_What is being asked:_ The lines to return are those below that contain the word "middle".

_Information supplied:_

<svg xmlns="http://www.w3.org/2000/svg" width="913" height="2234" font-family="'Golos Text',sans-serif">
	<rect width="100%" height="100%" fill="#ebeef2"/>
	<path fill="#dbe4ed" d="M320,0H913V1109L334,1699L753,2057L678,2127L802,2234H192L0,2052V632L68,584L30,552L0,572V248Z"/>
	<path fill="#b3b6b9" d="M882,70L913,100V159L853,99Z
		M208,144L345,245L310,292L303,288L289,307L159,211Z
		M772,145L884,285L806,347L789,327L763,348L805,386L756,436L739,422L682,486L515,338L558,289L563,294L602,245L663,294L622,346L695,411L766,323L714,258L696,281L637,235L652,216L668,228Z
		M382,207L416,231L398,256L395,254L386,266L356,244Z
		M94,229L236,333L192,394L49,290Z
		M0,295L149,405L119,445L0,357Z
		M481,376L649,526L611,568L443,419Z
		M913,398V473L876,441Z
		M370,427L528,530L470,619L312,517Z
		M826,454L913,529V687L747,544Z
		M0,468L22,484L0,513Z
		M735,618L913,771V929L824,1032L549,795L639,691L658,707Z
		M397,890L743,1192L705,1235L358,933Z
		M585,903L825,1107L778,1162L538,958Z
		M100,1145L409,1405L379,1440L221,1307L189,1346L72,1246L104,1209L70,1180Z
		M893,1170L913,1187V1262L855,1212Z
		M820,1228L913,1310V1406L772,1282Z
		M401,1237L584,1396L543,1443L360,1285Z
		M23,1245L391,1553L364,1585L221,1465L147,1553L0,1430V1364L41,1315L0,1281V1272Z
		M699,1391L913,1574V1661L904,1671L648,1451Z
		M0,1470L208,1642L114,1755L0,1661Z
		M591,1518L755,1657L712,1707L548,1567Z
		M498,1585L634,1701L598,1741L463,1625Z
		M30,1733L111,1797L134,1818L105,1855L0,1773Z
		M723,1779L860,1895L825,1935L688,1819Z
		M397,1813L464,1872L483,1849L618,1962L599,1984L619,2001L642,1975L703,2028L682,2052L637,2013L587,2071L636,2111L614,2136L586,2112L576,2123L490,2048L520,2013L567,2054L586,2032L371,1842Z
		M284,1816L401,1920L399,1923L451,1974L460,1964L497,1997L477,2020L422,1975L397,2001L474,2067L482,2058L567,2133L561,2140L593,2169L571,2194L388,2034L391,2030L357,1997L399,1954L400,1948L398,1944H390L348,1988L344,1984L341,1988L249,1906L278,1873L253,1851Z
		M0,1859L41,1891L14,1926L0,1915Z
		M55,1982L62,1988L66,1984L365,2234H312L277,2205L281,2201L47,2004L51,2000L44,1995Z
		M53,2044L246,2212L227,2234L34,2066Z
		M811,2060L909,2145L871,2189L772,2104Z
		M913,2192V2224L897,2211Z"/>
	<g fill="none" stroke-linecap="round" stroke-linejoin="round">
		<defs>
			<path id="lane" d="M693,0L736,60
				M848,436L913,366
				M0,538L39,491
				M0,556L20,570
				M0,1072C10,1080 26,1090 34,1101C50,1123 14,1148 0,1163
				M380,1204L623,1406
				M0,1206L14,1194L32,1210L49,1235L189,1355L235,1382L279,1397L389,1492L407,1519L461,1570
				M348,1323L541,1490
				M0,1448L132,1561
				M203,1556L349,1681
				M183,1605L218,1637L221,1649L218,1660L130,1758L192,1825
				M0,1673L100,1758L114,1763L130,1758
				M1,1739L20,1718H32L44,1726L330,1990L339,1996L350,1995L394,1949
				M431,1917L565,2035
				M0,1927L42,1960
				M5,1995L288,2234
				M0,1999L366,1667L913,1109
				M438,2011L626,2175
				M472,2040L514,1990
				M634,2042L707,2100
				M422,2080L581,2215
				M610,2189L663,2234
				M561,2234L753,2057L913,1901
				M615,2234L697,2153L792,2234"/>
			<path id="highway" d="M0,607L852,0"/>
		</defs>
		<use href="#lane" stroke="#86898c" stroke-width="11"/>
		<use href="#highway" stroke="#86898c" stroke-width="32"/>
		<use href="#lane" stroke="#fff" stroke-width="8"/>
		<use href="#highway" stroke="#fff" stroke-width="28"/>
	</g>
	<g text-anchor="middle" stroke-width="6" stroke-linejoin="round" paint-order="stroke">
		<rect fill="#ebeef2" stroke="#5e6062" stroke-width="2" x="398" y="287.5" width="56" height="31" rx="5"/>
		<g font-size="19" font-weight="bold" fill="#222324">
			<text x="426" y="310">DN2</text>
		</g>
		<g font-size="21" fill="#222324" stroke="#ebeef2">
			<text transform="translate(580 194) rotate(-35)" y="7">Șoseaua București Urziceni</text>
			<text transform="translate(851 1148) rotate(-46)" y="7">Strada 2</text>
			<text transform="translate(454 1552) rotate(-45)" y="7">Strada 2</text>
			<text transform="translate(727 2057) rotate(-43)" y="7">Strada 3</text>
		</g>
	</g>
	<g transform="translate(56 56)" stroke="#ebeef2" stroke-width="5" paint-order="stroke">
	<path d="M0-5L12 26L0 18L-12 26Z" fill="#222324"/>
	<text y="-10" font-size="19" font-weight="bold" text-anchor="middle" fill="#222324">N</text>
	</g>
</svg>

_Answer for this exercise:_
	<g text-anchor="middle" stroke-width="6" stroke-linejoin="round" paint-order="stroke">
	<text y="-10" font-size="19" font-weight="bold" text-anchor="middle" fill="#222324">N</text>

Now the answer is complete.